- _YOUR TASK_:
After locating the line that contains "(273, 554) = (417, 509): bread -> beige tray" in the records below, write out exactly that line and each line after it through the one that contains "(913, 624) = (775, 232): orange", and nothing else.

- _EXERCISE INPUTS_:
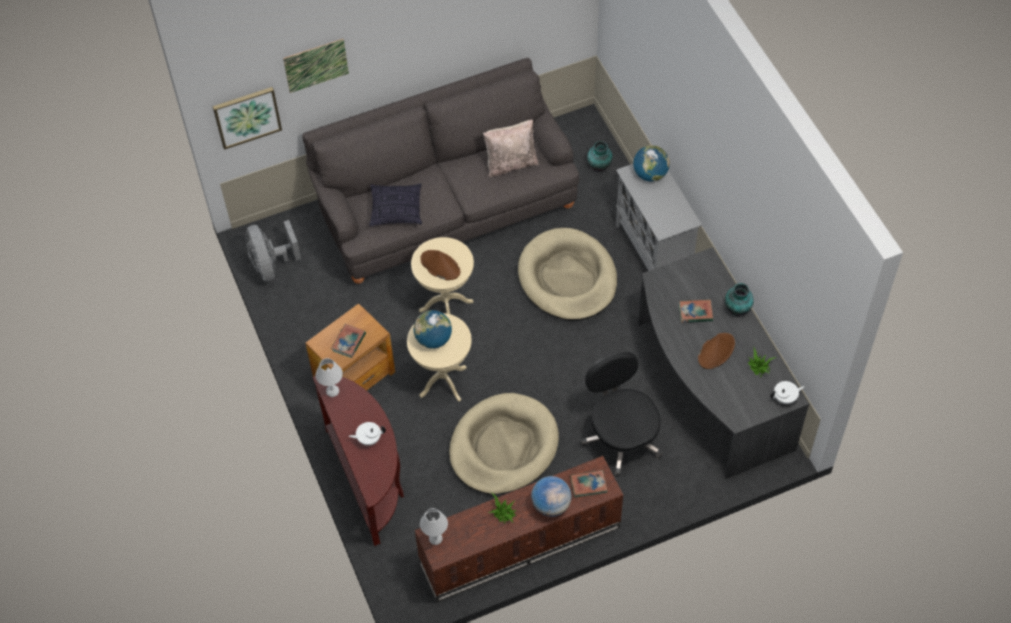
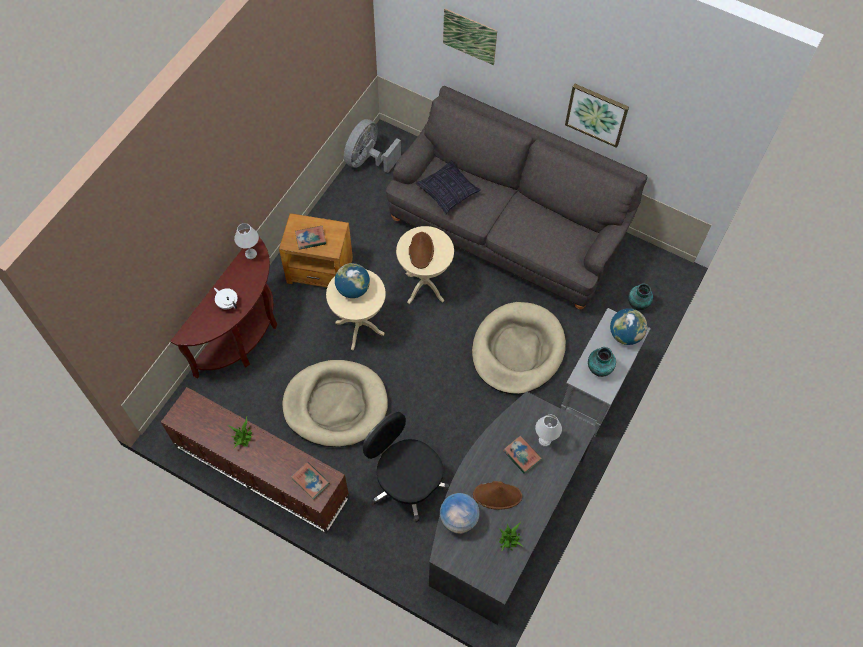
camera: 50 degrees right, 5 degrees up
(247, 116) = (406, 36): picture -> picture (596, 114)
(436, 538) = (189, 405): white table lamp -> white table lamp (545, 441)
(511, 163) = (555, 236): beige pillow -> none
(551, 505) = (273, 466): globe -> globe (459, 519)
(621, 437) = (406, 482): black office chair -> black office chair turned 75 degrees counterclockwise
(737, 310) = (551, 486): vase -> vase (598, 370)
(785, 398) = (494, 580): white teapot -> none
---
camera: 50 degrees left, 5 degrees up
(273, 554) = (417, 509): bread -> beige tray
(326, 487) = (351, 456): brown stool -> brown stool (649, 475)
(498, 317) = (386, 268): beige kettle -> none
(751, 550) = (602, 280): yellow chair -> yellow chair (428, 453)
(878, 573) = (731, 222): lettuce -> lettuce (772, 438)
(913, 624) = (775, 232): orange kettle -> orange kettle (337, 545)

- _TASK RESPONSE_:
(273, 554) = (417, 509): bread -> beige tray
(326, 487) = (351, 456): brown stool -> brown stool (649, 475)
(498, 317) = (386, 268): beige kettle -> none
(751, 550) = (602, 280): yellow chair -> yellow chair (428, 453)
(878, 573) = (731, 222): lettuce -> lettuce (772, 438)
(913, 624) = (775, 232): orange kettle -> orange kettle (337, 545)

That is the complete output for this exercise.